One of the most innovative “mobility” companies in the world has been its largest pizza maker. Domino’s pioneered important delivery concepts including its original half-hour guarantee, a customized small car especially dedicated to pizza delivery with features such as an onboard warming oven, and the company’s recent commitment to purchase dozens of Chevrolet Bolt electric vehicles for its company-owned fleet.
But Domino’s has changed its strategy in another area of mobility where the copmany also blazed trails. After experimenting a few years ago with an autonomously controlled Ford Fusion delivery vehicle, the fast-food leader based in Ann Arbor, Michigan, has backed away for now from further experimentation with driverless delivery vehicles. This move generally follows a retreat by many automakers from hot pursuit of being able to introduce a legitimately driverless vehicle in the next few years.
“The only thing holding us back is the AVs themselves, and their ability to be broader in scale,” Domino’s CEO Russell Weiner told me recently. “And when they are in that space, we’ll be ready. You’ll need not only the auto industry but also government regulation to be on board.”
Domino’s began its experiment with Ford in 2017 amid the heyday of hype, mostly from Silicon Valley, that fully autonomous vehicles would be traversing American roadways by about now. Domino’s wanted to learn “what we needed to know before this stuff gets to scale,” Weiner said. “How to deal with stuff you don’t think of. For instance, if you live in an apartment, how do you as a customer see that — as a [complete] delivery, or are they willing to go downstairs? And when you’re in the [Domino’s] store, how do you hand off to an AV? What we’ve done with a couple of different companies, including Ford, is custom-learned all that stuff. We’re ready when the day comes and we have what we need.”
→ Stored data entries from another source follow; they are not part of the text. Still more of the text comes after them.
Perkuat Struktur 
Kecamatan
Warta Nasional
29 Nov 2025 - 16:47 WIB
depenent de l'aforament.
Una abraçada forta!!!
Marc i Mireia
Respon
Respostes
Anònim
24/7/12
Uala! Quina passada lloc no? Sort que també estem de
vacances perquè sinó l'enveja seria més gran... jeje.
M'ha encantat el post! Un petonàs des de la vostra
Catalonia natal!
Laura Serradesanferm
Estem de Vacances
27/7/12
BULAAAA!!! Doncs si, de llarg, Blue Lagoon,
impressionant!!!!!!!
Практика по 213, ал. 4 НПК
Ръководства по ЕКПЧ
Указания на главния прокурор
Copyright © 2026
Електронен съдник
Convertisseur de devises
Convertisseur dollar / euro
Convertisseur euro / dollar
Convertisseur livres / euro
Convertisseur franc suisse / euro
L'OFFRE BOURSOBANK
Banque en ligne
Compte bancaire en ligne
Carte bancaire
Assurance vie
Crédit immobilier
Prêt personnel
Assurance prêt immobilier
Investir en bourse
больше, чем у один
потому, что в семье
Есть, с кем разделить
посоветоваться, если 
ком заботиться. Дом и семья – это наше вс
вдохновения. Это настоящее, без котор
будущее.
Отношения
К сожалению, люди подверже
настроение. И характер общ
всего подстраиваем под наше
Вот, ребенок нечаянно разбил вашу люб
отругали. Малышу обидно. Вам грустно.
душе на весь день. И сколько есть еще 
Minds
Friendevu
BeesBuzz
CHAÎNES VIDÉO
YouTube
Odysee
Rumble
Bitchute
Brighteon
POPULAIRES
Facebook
One scenario that developed in the driverless experimentation, Weiner recalled, was how the AV dealt with double-parking. “If you’re a delivery driver, you’d pull over to a person’s home and double park and put the [blinkers] on and get out the pizza and go and deliver it,” he said. “But the AV was programed not to double park. So what would happen is that the vehicle would keep going around the block. We had one poor woman chasing after the delivery vehicle in her flip-flops. You need to figure out things like that.”
Weiner said that suburban and rural areas proved easier for the experimental AV to traverse because of the commonality of driveways.
Just as it did a decade ago as it leveraged online ordering and fulfillment into the fastest and most profitable growth in the pizza industry, and ultimately to its No. 1 revenue spot in the category, Domino’s has been attempting to harness innovation in delivery to keep an edge on competition that comes in the form of other major chains such as Pizza Hut and Papa John’s, regional stalwarts including Little Caesar’s and Hungry Howie’s, and thousands of small local chains and mom-and-pops.
It purchased the Bolts to test the idea of a fleet of electric vehicles, with their charging requirements and other maintenance issues; Domino’s ordered the Bolts long before GM’s recent decision to discontinue production of the models. Domino’s also recently integrated an app with Apple CarPlay, making it the first pizza chain with the technology that turns a car’s infotainment screen into a connected iOS device.
But as far as fully driverless vehicles are concerned, Weiner said, Domino’s will be ready to utilize the technology when the entire transportation landscape has settled around it.
“Things like the government and insurance and law are going to evolve in order to really make that [future] hapen, but we’re where we need to be as things continue to develop.”